> **ASSIGNED TASK**: Out of the records below, copy all lines in which the word "left" occurs.

> **Stored items from a collection**:
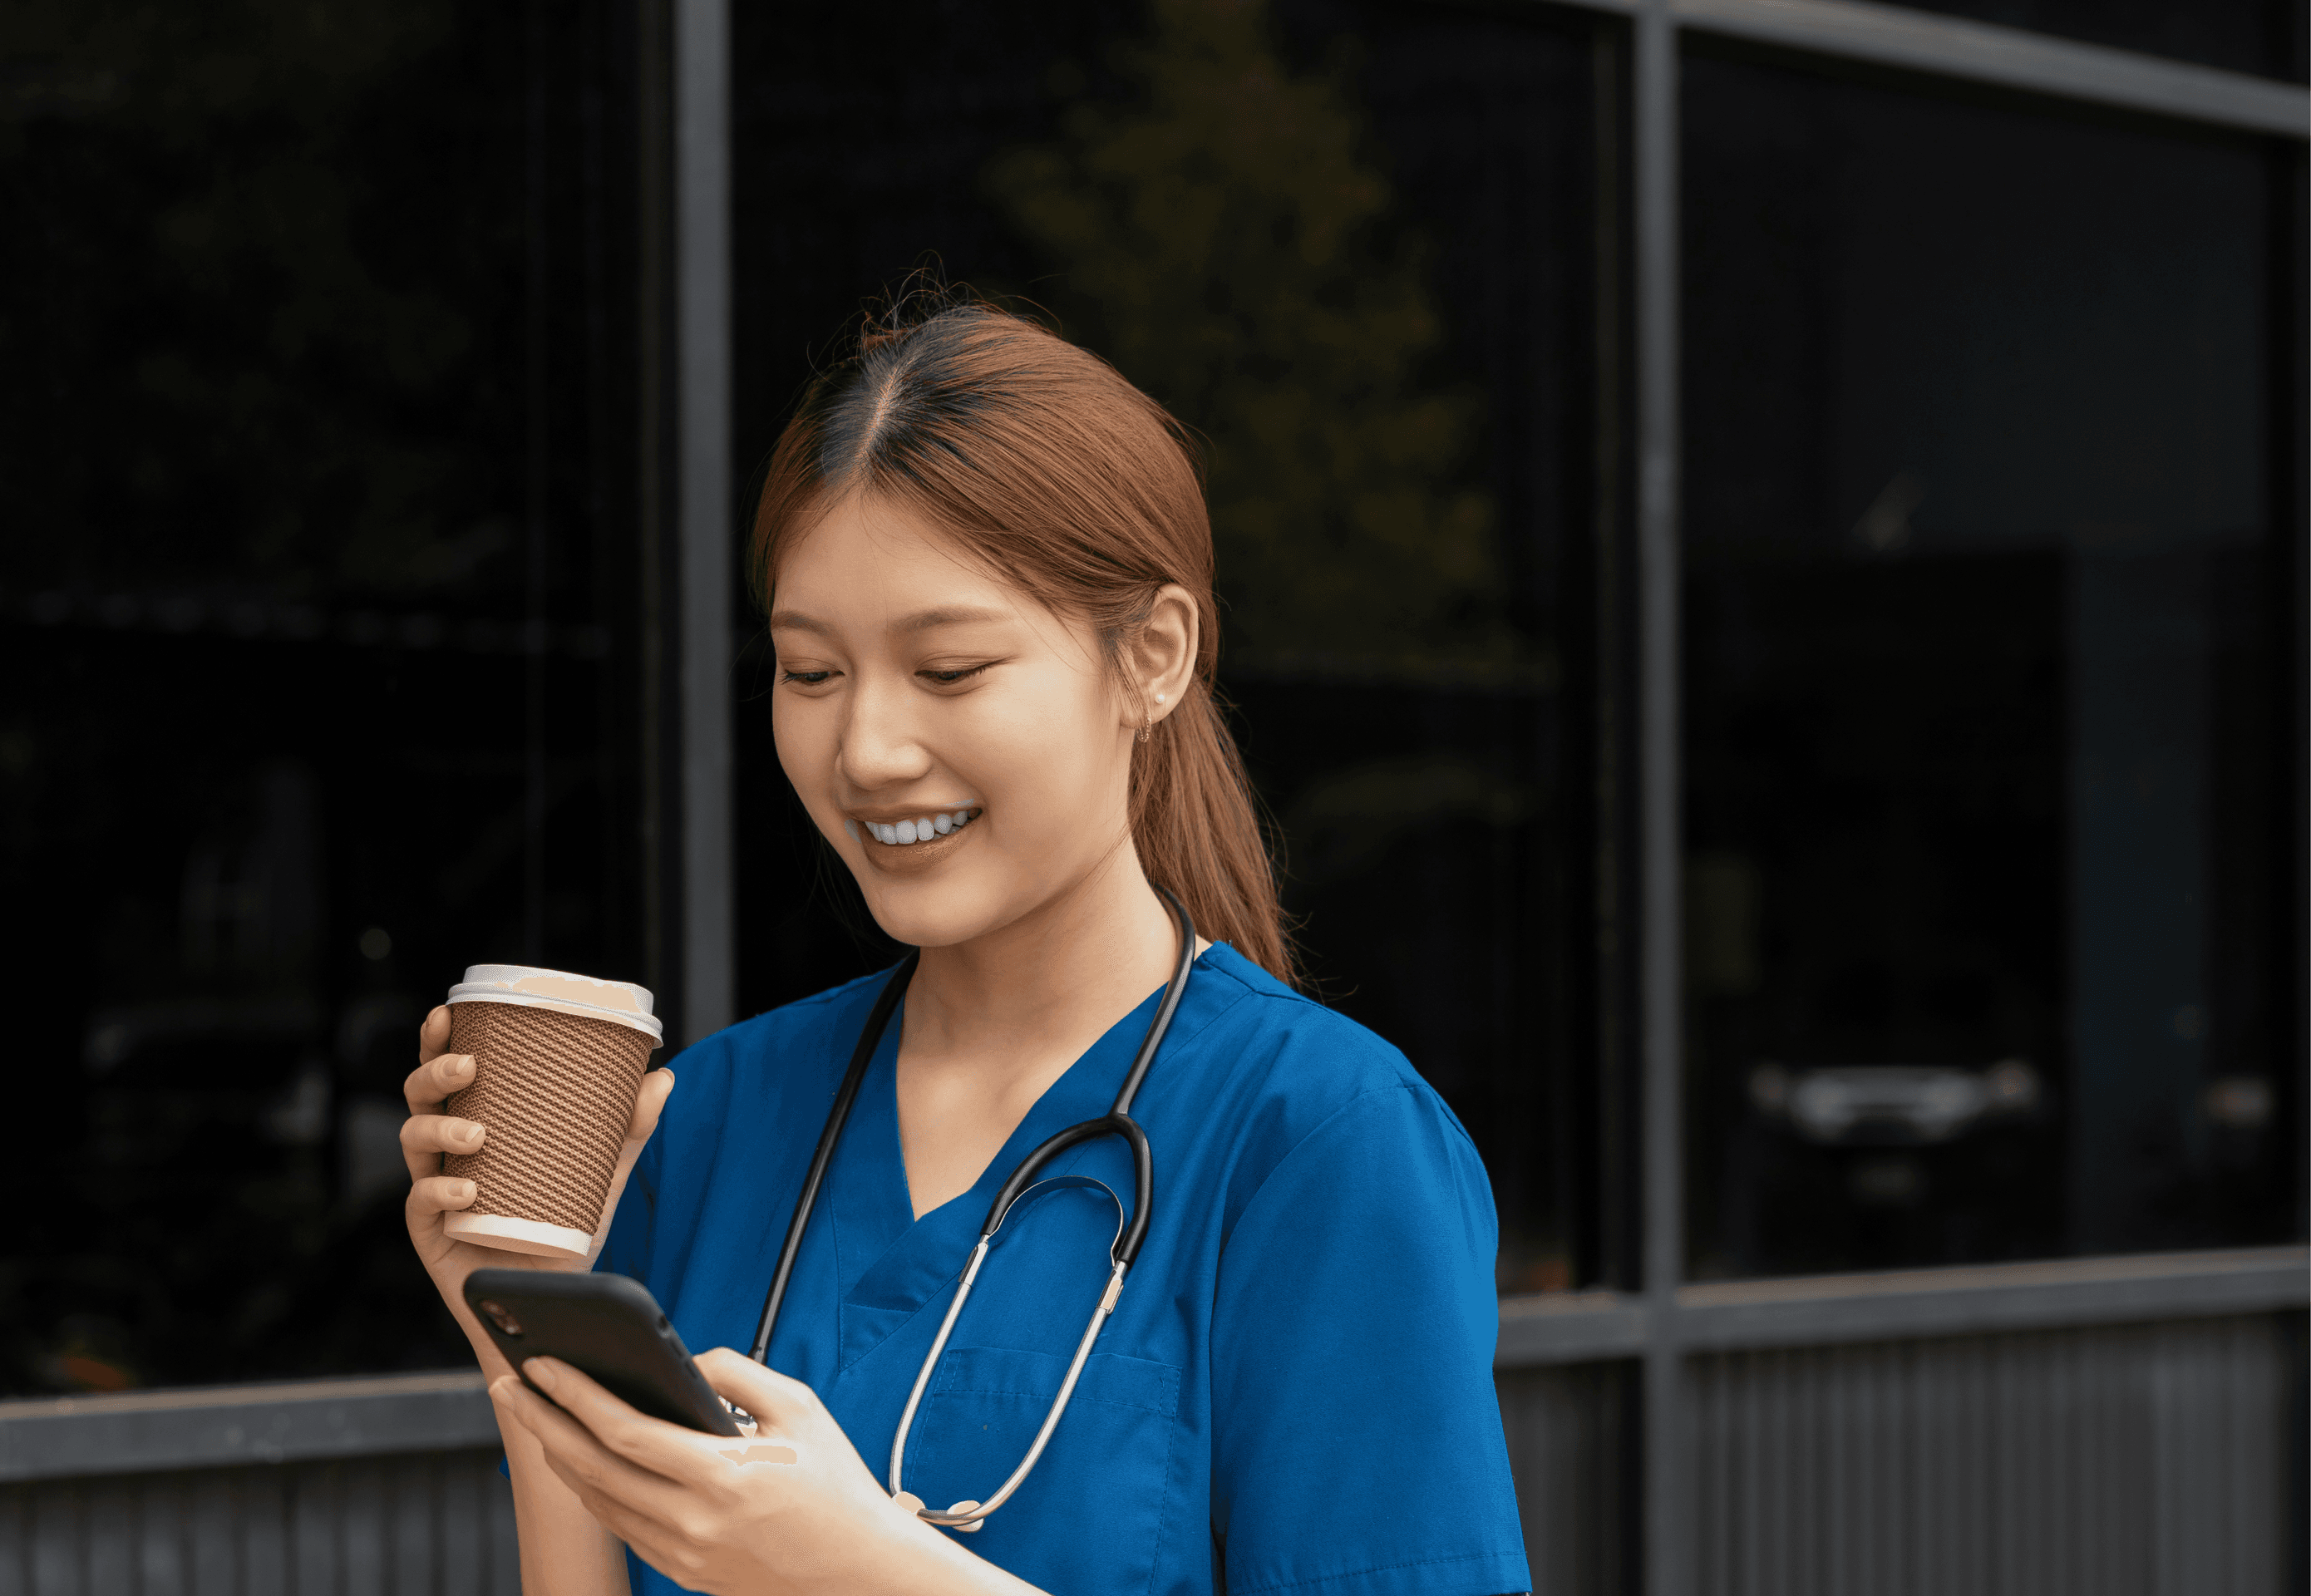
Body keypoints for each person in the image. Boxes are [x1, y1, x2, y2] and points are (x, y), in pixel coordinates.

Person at [399, 298, 1530, 1596]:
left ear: (1151, 658)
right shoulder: (707, 1122)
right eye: (811, 674)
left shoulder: (1322, 1141)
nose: (867, 752)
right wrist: (520, 1333)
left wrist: (865, 1568)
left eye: (949, 671)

> **ANSWER SECTION**:
left ear: (1151, 658)
left shoulder: (1322, 1141)
left wrist: (865, 1568)
left eye: (949, 671)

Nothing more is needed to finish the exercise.